I was thinking of a calculus-based proof:

If we prove, using basic calculus ( Variation -derivatives ...) , that:

$\displaystyle \sin x < x < \tan x ; \forall x>0$

$\displaystyle \tan x < x < \sin x ; \forall x<0$,

we could also conclude the value of the limit to be 1, after calculating both handed limits.

But proving that using geometry was exciting! Cheers!!

- 5 years, 6 months ago

Cheers.

- 5 years, 6 months ago

It seems to me that you have merely shown that

$\sin \theta \leq \theta \leq \tan \theta.$

How does that allow us to conclude what $\lim \frac{ \sin \theta } { \theta}$ is?

Staff - 5 years, 6 months ago

Sorry it's finished now. Hope I did alright.

- 5 years, 6 months ago

Right, that's the final step that's needed to draw the conclusion.

To get such "complicated" expressions to display nicely while inline, you will need to use \displaystyle, which forces the superscript / subscript, which increases out the line spacing (and hence making it uglier).
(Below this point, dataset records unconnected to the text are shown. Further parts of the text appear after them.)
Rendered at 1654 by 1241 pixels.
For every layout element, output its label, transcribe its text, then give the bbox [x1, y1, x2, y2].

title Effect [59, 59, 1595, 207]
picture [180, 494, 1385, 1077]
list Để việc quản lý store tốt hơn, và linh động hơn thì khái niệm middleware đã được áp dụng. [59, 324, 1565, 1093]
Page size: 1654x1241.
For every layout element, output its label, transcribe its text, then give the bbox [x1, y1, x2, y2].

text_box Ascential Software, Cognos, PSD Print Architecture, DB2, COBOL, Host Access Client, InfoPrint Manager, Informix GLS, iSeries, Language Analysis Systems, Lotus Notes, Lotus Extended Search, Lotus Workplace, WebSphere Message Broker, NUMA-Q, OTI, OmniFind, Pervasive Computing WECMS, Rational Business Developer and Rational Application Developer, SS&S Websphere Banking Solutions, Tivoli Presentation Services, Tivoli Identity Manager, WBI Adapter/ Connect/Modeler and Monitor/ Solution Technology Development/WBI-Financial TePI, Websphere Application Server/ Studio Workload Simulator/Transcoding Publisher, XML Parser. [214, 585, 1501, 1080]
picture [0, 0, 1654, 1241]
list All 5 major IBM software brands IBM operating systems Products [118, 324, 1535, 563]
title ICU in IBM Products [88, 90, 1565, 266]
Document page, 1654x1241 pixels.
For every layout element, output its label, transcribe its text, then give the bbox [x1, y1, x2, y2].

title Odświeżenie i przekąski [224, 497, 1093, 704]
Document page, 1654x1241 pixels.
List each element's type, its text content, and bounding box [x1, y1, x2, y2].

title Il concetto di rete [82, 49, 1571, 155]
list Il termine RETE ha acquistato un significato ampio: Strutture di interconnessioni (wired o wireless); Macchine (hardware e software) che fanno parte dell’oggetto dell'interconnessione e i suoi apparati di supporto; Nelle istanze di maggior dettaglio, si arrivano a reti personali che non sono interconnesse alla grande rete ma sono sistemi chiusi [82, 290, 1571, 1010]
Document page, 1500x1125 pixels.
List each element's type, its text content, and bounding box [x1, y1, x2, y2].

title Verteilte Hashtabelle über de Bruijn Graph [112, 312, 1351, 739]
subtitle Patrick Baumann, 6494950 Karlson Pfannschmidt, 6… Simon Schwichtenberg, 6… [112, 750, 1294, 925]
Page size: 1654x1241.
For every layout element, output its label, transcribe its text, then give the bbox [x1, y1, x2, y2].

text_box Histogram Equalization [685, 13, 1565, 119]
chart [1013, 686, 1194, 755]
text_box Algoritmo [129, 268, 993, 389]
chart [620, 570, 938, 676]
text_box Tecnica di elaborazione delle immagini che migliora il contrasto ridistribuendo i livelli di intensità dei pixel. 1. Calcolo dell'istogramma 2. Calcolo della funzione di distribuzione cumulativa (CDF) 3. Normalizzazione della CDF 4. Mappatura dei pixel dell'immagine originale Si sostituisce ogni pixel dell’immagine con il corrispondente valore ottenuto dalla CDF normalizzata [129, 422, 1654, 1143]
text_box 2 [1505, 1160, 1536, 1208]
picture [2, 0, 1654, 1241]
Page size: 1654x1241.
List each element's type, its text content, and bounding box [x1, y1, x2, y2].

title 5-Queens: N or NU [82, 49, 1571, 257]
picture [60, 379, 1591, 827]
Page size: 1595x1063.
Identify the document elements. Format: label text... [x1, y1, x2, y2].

IE \displaystyle \lim_{x \rightarrow 0 } gives us $\displaystyle \lim_{x \rightarrow 0 }$

Staff - 5 years, 6 months ago

Thanks I will have to try that!

- 5 years, 6 months ago

I couldn't get the $\to 0$ to go under the $\lim$ that was one thing I have to fix probably.

- 5 years, 6 months ago

By observing the given problem limit extends to 0 means the answer might be infinite(or)zero

- 5 years, 6 months ago